Markets & Finance

S&P Raises Opinion on Take-Two


Plus: Analyst opinions on Federal Home Loan, Spectrum Brands, and more

From Standard & Poor's Equity ResearchTake-Two Interactive (TTWO)

Upgrades to 3 STARS (hold) from 2 STARS (sell)

Analyst: Clyde Montevirgen

The shares are up 13% this morning following unconfirmed reports on Reuters that several large investors have pooled their stakes to vote for a slate of director candidates and ask for the power to replace the current CEO, among other objectives. The combined investment group has a reported 24.5% stake. We think that changes in management could lead to acceleration in fundamental improvement. We believe this news and lower fiscal year expectations reduces risk and improves investor sentiment. We are raising our discounted cash-flow-based 12-month target price by $7, to $22.

Federal Home Loan (FRE)

Maintains 3 STARS (hold)

Analyst: Stuart Plesser

Although Federal Reserve Chairman Ben S. Bernanke commented yesterday that Freddie and Fannie Mae (FNM) should be limited almost exclusively to holding home loans or securities that promote affordable housing, we remain dubious that further restrictions will be enacted because of strong support from the Democratic Party for these government sponsored enterprises. However, one possible outcome, rather than limiting retained portfolios, may be to raise minimum capital requirements. We are keeping our 12-month target price of $70, about 2 times our 2006 book value estimate.

Spectrum Brands (SPC)

Maintains 2 STARS (sell)

Analyst: Loran Braverman, CFA

Spectrum has released revised fiscal 2006 (ended September) quarterly information breaking out segment profitability for the Home & Garden business.
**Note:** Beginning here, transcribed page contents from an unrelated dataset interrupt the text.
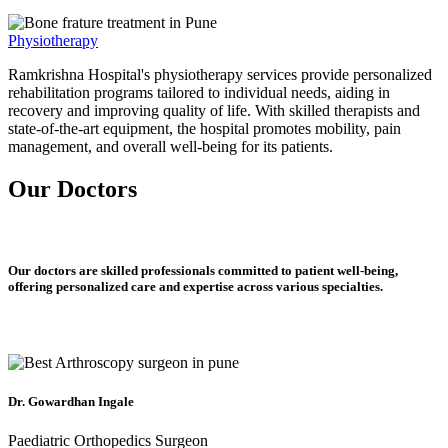
Physiotherapy
Ramkrishna Hospital's physiotherapy services provide personalized
rehabilitation programs tailored to individual needs, aiding in
recovery and improving quality of life. With skilled therapists and
state-of-the-art equipment, the hospital promotes mobility, pain
management, and overall well-being for its patients.
Our Doctors
Our doctors are skilled professionals committed to patient well-being,
offering personalized care and expertise across various specialties.
Dr. Gowardhan Ingale
Paediatric Orthopedics Surgeon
This business was reclassified as discontinued in the first quarter of fiscal 2007. However, the revised income statements do not indicate what portion of corporate and interest expenses should be attributed to this segment. Based on the information we currently have and on a higher effective tax rate assumption, we are reducing our fiscal 2007 EPS estimate for Spectrum by 14 cents to 38 cents, and lowering our p-e-based 12-month target price by 50 cents to $8.

ON Semiconductor (ONNN)

Ups to 4 STARS (buy) from 3 STARS (hold)

Analyst: Clyde Montevirgen

Our upgrade is primarily on valuation, as the share price has fallen about 10% over the past couple of weeks. Although we believe the addressable market will experience below-industry growth this year, we think conditions are improving, and we see stronger growth prospects toward the end of the year. We also believe ON Semiconductor's recent refinancing measures will aid profitability, and that its earnings potential calls for higher multiples. We are raising our 12-month target price $2 to $13, based on discounted cash flow and relative metrics.

Simon Property (SPG)

Ups to 5 STARS (strong buy) from 4 STARS (buy)

Analyst: Robert McMillan

After a recent decline, we think the Simon Property shares offer significant appreciation potential on a total return basis. We think Simon Property, as the largest retail-oriented REIT in the U.S., will continue to be a major beneficiary of retailer expansion and healthy retail spending. We also believe the planned acquisition of Mills Corp (MLS) will broaden its mall portfolio and generate increased operating efficiencies (pending approvals). We are maintaining our 2007 and 2008 per-share funds from operations estimates of $5.80 and $6.27, and our $122 target price. Simon Property yields 3.1%.

Payless ShoeSource (PSS)

Ups to 4 STARS (buy) from 3 STARS (hold)

Analyst: Mark Basham

Jan. quarter EPS of $0.38 vs. $0.01 loss exceeds our $0.06 estimate, mostly on $0.22 non-recurring tax benefit. The upside also reflects 14-week quarter, but even on a comparable 13-week basis, EPS was sharply above our estimate. Payless ShoeSource plans to acquire the privately held retail brand management company Collective International for $91 million in cash, which would let Payless ShoeSource secure ownership of its Airwalk brand and establish a license revenue opportunity. We are upping our 2008 (Jan.) estimate by $0.10 to $1.75, initiating 2009 at $2.05, and raising our 12-month target price by $4, to $40.